The buzzword for the LSU men’s basketball team Monday afternoon, two days after an important two-point road win against Alabama, was growth.

From the players to coach Johnny Jones, the talk was about growth — growth from a stinging six-point loss at Florida two weeks earlier and last Tuesday night’s 14-point setback at now fifth-ranked Texas A&M to Saturday’s dramatic victory.

“Growth,” Jones said of making the plays LSU needed in the final two minutes to overcome Alabama for a 72-70 win. “It was something similar to what we faced at Texas A&M in front of that type of environment.

“We probably didn’t handle it as well there,” he said. “We thought we did a much better job closing the game out at Alabama. Those were positive steps for a really young team that hadn’t been in that position a whole lot this year.”

As LSU nears the halfway point of its Southeastern Conference schedule, Jones and his team know continued growth is a key — especially in an 8 p.m. Tuesday matchup with Georgia in the Pete Maravich Assembly Center.

Taking another step in that direction against Georgia is crucial for LSU (12-7, 5-2) considering the Tigers have a huge home date with No. 1-ranked Oklahoma looming Saturday in the Big 12/SEC Challenge.

But it’s first things first for Jones’ team.

Having the momentum from finishing on both ends of the floor, as it did when LSU outscored Alabama 6-1 in the final three minutes Saturday, will be important against Georgia (11-6, 4-3).

“I would say we grew up as a team in that game,” LSU forward Craig Victor said Monday. “There was a lot of progression shown from the previous game from being in foul trouble, not only me, but Ben (Simmons).

“We’ve learned, I would say, to finish. We have learned to finish in the right direction, and it’s just another step to being where we want to be. So I feel that was another learning experience; we showed people we can actually finish the game.”

Guard Tim Quarterman, who had big plays on offense and defense in crunch time against Alabama, agreed.

“We’re really growing up as a team,” he said. “I think a couple of weeks ago we would have lost that game. We got stops in the end … big stops we needed, and that was the big difference.

“At Florida, we had a couple of opportunities to make plays late, and we just didn’t execute. So the last game was good for us confidence-wise.”

It couldn’t come at a better time, because Georgia, which started 1-2 in the conference, has won three of its past four in SEC play — with its most recent victory coming Saturday against Arkansas in overtime.

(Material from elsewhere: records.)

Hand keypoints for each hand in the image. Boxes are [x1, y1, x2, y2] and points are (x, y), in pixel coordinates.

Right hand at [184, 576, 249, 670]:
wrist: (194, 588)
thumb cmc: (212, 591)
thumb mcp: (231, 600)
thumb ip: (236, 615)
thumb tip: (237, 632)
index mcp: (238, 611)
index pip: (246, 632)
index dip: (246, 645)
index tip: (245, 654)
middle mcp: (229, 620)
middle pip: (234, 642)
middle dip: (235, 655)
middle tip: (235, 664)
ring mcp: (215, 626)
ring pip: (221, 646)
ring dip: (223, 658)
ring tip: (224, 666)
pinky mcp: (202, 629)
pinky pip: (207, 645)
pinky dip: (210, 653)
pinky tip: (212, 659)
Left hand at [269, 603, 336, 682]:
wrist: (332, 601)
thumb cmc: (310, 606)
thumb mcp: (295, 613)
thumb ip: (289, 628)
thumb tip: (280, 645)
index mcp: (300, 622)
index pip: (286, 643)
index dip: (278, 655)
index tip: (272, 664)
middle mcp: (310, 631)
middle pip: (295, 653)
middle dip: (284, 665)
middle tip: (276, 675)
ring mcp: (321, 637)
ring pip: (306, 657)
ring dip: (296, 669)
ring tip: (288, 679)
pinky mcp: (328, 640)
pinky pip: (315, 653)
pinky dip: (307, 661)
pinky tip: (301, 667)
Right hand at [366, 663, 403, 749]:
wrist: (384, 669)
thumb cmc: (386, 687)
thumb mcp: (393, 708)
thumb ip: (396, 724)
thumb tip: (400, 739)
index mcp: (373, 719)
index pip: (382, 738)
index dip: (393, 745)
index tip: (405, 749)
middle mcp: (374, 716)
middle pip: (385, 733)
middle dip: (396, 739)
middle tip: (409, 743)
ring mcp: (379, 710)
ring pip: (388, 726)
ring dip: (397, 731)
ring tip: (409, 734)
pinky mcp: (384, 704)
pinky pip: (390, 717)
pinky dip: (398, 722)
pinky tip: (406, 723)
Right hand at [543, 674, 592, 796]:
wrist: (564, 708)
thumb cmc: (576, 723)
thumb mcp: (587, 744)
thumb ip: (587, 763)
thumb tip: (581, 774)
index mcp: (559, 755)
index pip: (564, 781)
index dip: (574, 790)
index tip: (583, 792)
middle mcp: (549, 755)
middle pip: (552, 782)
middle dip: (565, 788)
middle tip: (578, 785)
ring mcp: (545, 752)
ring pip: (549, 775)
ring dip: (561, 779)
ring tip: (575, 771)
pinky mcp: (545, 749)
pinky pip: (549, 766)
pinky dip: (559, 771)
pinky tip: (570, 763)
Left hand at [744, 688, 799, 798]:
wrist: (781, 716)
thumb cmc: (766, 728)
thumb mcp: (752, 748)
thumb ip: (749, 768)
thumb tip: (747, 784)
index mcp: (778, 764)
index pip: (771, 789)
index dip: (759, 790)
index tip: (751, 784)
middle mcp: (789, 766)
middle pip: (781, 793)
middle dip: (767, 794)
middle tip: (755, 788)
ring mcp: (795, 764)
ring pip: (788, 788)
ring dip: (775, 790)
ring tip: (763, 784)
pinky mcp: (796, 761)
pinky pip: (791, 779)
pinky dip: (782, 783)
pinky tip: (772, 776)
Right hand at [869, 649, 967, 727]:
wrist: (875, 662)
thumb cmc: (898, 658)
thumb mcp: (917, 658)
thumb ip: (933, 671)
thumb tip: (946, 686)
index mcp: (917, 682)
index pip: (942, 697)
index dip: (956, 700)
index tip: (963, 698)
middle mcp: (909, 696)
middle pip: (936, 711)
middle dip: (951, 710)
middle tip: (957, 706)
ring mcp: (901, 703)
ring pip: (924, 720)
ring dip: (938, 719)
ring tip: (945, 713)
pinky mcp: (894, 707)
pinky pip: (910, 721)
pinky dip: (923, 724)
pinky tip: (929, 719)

The Bulldogs have bounced back with some solid guard play from J.J. Frazier, Kenny Gaines and Charles Mann — who combine for 39.5 points per game — and a strong inside presence in 6-foot-8 forward Yante Maten, who’s getting 16.2 points and 7.9 rebounds a game.

All four were around last season for LSU’s thrilling 87-84 double-overtime win in the PMAC.

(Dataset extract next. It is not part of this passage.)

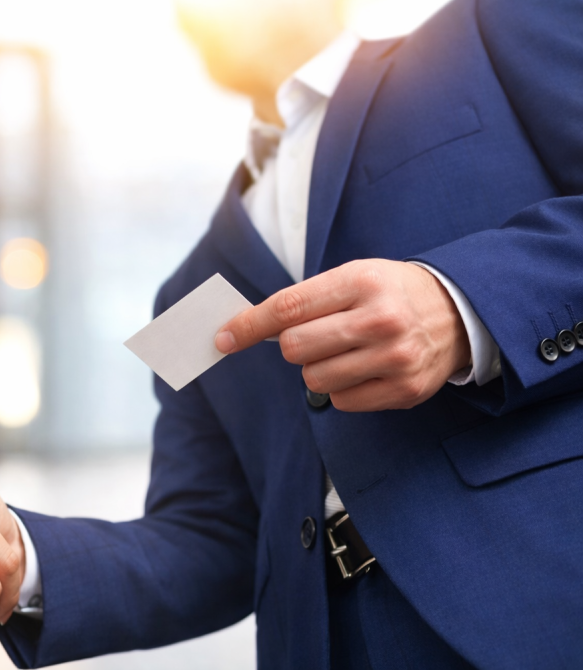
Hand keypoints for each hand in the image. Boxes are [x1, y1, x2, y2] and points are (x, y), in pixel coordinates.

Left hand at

The guards are certainly a concern for Jones.

“They have experience, guys who are all-conference caliber guys and have played a certain level and have been a part of the success there at Georgia,” he said. “All three of those guys have been able to provide that for them. They are the veteran leaders on that team. … They are big time threats to play against.”

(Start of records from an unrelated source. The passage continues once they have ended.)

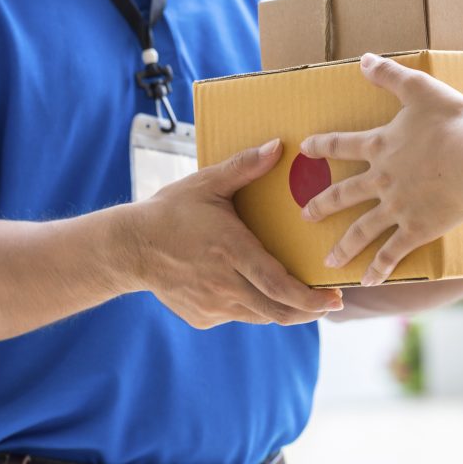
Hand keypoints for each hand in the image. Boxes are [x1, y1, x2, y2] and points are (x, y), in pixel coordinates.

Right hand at [125, 139, 343, 327]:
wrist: (128, 247)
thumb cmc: (171, 211)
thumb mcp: (207, 184)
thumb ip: (244, 167)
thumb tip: (279, 146)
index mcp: (232, 251)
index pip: (279, 286)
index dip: (310, 298)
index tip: (334, 299)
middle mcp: (224, 284)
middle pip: (277, 311)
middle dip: (309, 311)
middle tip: (330, 303)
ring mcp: (212, 305)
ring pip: (260, 316)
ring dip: (284, 309)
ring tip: (300, 297)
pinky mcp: (202, 317)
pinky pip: (237, 315)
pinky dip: (253, 306)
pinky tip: (254, 289)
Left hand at [299, 53, 462, 285]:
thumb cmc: (455, 125)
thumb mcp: (422, 90)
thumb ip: (391, 76)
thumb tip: (363, 60)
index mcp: (380, 146)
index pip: (341, 144)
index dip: (321, 145)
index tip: (304, 149)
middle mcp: (380, 180)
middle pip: (343, 194)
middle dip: (322, 205)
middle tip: (305, 216)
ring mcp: (396, 208)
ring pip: (361, 230)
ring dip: (343, 246)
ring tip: (328, 261)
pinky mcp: (416, 230)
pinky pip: (391, 253)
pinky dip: (379, 269)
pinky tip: (368, 282)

They’re also good enough to ensure LSU doesn’t start thinking about the matchup with Oklahoma a little too early.

“Every team that we play is going to bring on its own challenges,” Jones said. “We know how tough this conference is night-in and night-out. Georgia will present that for us.

“Our attention will not turn to Oklahoma until late Tuesday evening,” he said. “Our guys understand that, and that’s going to be really important we approach it that way. If not, it can sting you, and we understand that.”